Convert the entries, from their first line up to and including the line with "34: (66, 327)", into a JSON list of strings with one string per line, skipping blank lines. Leave the pictures out of the answer.

**SOURCE MATERIAL**
━━━━━━━━━━━━━━━━━━━━━━━━━━━━━━
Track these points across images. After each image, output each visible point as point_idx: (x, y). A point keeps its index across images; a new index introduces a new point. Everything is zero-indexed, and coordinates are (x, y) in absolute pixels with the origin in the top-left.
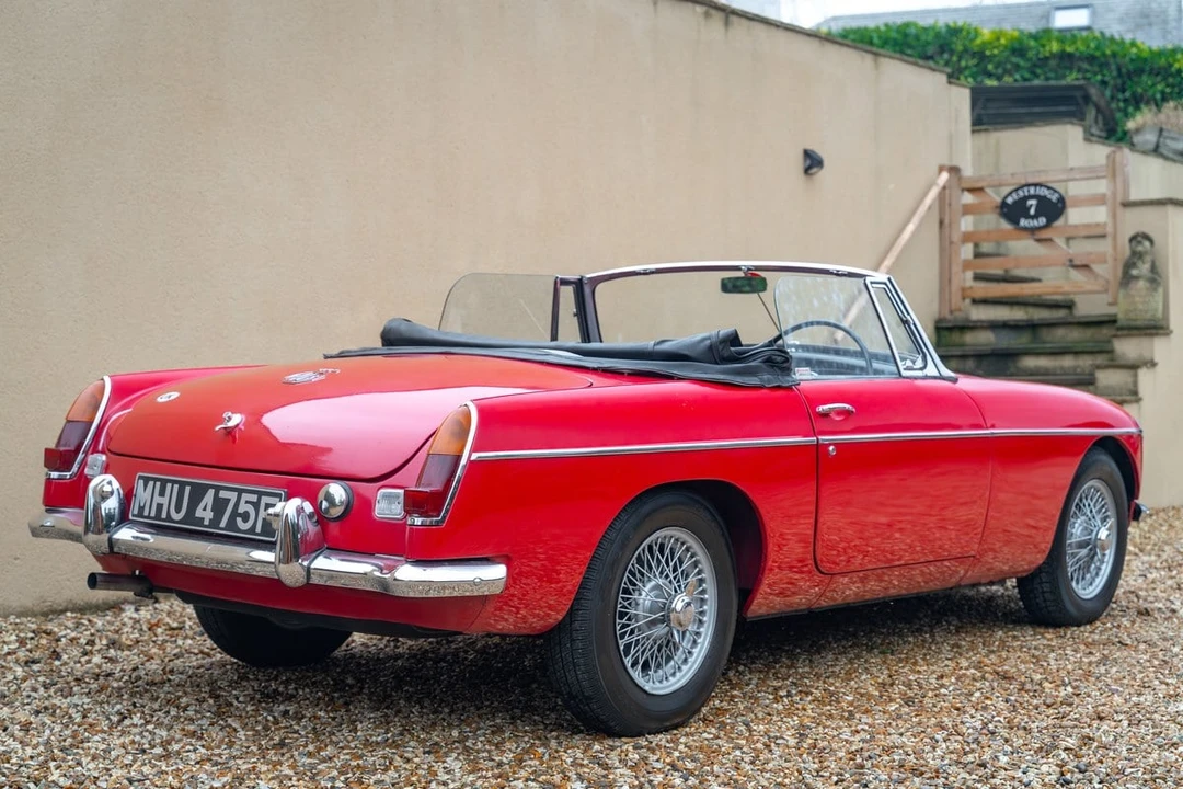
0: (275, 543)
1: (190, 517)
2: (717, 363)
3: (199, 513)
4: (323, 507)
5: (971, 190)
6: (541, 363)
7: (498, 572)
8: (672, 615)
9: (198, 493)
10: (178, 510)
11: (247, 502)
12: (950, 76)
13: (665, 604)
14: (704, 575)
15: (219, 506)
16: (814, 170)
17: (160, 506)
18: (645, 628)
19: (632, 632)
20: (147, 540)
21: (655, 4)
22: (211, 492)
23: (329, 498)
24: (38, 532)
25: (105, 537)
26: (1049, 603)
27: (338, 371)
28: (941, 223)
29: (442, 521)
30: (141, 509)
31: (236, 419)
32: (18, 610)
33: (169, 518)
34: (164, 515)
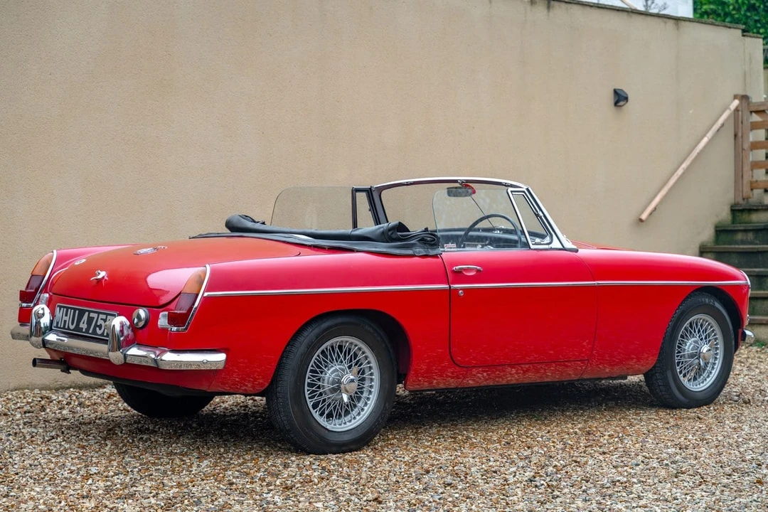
0: (107, 340)
1: (78, 328)
2: (387, 242)
3: (81, 325)
4: (135, 322)
5: (757, 112)
6: (284, 242)
7: (221, 357)
8: (342, 386)
9: (82, 313)
10: (72, 324)
11: (102, 319)
12: (744, 31)
13: (339, 380)
14: (371, 365)
15: (90, 320)
16: (621, 103)
17: (65, 321)
18: (328, 392)
19: (321, 394)
20: (64, 341)
21: (490, 1)
22: (87, 313)
23: (139, 317)
24: (15, 336)
25: (40, 339)
26: (663, 393)
27: (166, 248)
28: (736, 136)
29: (186, 329)
30: (58, 323)
31: (102, 274)
32: (40, 386)
33: (69, 329)
34: (66, 327)
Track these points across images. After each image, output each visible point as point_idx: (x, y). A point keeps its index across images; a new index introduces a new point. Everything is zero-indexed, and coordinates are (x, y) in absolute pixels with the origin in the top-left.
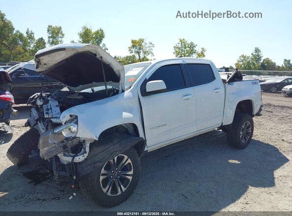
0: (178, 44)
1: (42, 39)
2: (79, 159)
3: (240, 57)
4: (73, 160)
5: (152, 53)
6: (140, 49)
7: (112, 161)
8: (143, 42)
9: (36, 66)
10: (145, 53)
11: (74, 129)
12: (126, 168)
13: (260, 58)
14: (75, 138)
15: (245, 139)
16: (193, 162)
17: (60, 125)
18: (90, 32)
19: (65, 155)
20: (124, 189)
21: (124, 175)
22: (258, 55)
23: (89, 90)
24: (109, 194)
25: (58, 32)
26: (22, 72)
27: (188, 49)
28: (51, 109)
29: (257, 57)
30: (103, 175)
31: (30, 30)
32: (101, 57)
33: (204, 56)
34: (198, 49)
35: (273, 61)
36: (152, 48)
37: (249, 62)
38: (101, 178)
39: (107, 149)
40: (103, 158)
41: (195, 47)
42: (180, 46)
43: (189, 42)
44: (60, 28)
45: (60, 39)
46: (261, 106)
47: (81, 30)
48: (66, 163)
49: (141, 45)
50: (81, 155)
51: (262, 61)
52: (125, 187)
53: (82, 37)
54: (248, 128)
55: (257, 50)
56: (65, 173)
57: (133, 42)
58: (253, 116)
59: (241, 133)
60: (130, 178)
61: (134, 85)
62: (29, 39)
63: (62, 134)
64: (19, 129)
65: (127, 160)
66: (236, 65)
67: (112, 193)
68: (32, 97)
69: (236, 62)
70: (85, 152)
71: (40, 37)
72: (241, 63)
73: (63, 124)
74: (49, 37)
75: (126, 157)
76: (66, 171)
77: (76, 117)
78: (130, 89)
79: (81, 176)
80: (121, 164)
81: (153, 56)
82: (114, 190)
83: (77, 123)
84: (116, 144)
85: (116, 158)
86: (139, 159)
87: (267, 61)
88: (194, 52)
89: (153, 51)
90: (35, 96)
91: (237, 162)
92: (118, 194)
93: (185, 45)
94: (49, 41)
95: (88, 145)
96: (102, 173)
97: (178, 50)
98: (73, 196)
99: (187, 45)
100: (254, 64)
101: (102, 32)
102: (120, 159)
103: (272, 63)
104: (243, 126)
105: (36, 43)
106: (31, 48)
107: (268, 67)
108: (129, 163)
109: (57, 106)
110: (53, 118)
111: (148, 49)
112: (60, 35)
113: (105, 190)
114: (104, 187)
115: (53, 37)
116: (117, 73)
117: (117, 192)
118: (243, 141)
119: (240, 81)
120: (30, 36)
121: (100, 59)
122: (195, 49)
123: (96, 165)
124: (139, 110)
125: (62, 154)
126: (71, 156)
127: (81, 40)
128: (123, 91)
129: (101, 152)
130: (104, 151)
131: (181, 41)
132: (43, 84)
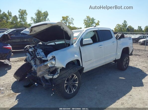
0: (86, 19)
1: (16, 16)
2: (56, 76)
3: (117, 25)
4: (53, 77)
5: (73, 23)
6: (67, 21)
7: (69, 77)
8: (68, 17)
9: (30, 32)
10: (69, 23)
11: (54, 62)
12: (75, 81)
13: (126, 26)
14: (54, 67)
15: (126, 66)
16: (102, 77)
17: (47, 61)
18: (41, 12)
19: (48, 75)
20: (74, 90)
21: (74, 84)
22: (125, 24)
23: (53, 44)
24: (68, 93)
25: (24, 13)
26: (12, 34)
27: (91, 21)
28: (39, 53)
29: (125, 25)
30: (66, 84)
31: (10, 11)
32: (63, 28)
33: (99, 25)
34: (96, 21)
35: (133, 27)
36: (73, 21)
37: (121, 28)
38: (65, 85)
39: (67, 72)
40: (66, 76)
41: (94, 20)
42: (87, 20)
43: (91, 18)
44: (25, 11)
45: (25, 16)
46: (133, 50)
47: (36, 12)
48: (48, 79)
49: (67, 19)
50: (56, 75)
51: (127, 27)
52: (75, 89)
53: (37, 15)
54: (127, 60)
55: (125, 22)
56: (48, 83)
57: (63, 17)
58: (129, 55)
59: (124, 63)
60: (77, 85)
61: (77, 41)
62: (9, 16)
63: (48, 65)
64: (14, 63)
65: (76, 77)
66: (115, 29)
67: (69, 92)
68: (26, 47)
69: (115, 28)
70: (58, 73)
71: (15, 15)
72: (117, 28)
73: (49, 60)
74: (19, 15)
75: (75, 75)
76: (49, 83)
77: (54, 57)
78: (76, 43)
79: (56, 84)
80: (73, 79)
81: (73, 24)
82: (70, 91)
83: (55, 60)
84: (71, 69)
85: (71, 76)
86: (80, 76)
87: (130, 27)
88: (94, 23)
89: (73, 22)
90: (27, 47)
91: (123, 78)
92: (72, 93)
93: (89, 19)
94: (19, 17)
95: (59, 70)
96: (65, 83)
97: (86, 22)
98: (53, 94)
99: (90, 19)
100: (124, 29)
101: (47, 13)
102: (73, 76)
103: (132, 28)
104: (125, 60)
105: (13, 18)
106: (10, 21)
107: (131, 30)
108: (77, 78)
109: (42, 52)
110: (42, 57)
111: (70, 21)
112: (25, 14)
113: (66, 91)
114: (66, 90)
115: (21, 15)
116: (69, 35)
117: (71, 92)
118: (125, 67)
119: (124, 38)
120: (10, 14)
121: (62, 29)
122: (94, 21)
123: (63, 79)
124: (80, 53)
125: (47, 75)
126: (52, 75)
127: (36, 17)
128: (72, 44)
129: (65, 73)
130: (66, 73)
131: (87, 17)
132: (21, 40)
━━━━━━━━━━━━━━━━━━━━━━━━━━━━━━
**EXPECTED ANSWER**
[
  "Track these points across images. After each image, output each visible point as point_idx: (x, y). A point keeps its index across images; a new index introduces a new point. Everything is zero-indexed, and coordinates are (x, y) in absolute pixels with the origin in the top-left.",
  "0: (275, 543)",
  "1: (190, 517)",
  "2: (717, 363)",
  "3: (199, 513)",
  "4: (323, 507)",
  "5: (971, 190)",
  "6: (541, 363)",
  "7: (498, 572)",
  "8: (672, 615)",
  "9: (198, 493)",
  "10: (178, 510)",
  "11: (247, 502)",
  "12: (950, 76)",
  "13: (665, 604)",
  "14: (704, 575)",
  "15: (219, 506)",
  "16: (814, 170)",
  "17: (160, 506)",
  "18: (645, 628)",
  "19: (632, 632)",
  "20: (147, 540)",
  "21: (655, 4)",
  "22: (211, 492)",
  "23: (329, 498)",
  "24: (38, 532)",
  "25: (105, 537)",
  "26: (1049, 603)",
  "27: (338, 371)",
  "28: (941, 223)",
  "29: (442, 521)",
  "30: (141, 509)",
  "31: (236, 419)",
  "32: (18, 610)",
  "33: (169, 518)",
  "34: (164, 515)",
  "0: (107, 340)",
  "1: (78, 328)",
  "2: (387, 242)",
  "3: (81, 325)",
  "4: (135, 322)",
  "5: (757, 112)",
  "6: (284, 242)",
  "7: (221, 357)",
  "8: (342, 386)",
  "9: (82, 313)",
  "10: (72, 324)",
  "11: (102, 319)",
  "12: (744, 31)",
  "13: (339, 380)",
  "14: (371, 365)",
  "15: (90, 320)",
  "16: (621, 103)",
  "17: (65, 321)",
  "18: (328, 392)",
  "19: (321, 394)",
  "20: (64, 341)",
  "21: (490, 1)",
  "22: (87, 313)",
  "23: (139, 317)",
  "24: (15, 336)",
  "25: (40, 339)",
  "26: (663, 393)",
  "27: (166, 248)",
  "28: (736, 136)",
  "29: (186, 329)",
  "30: (58, 323)",
  "31: (102, 274)",
  "32: (40, 386)",
  "33: (69, 329)",
  "34: (66, 327)"
]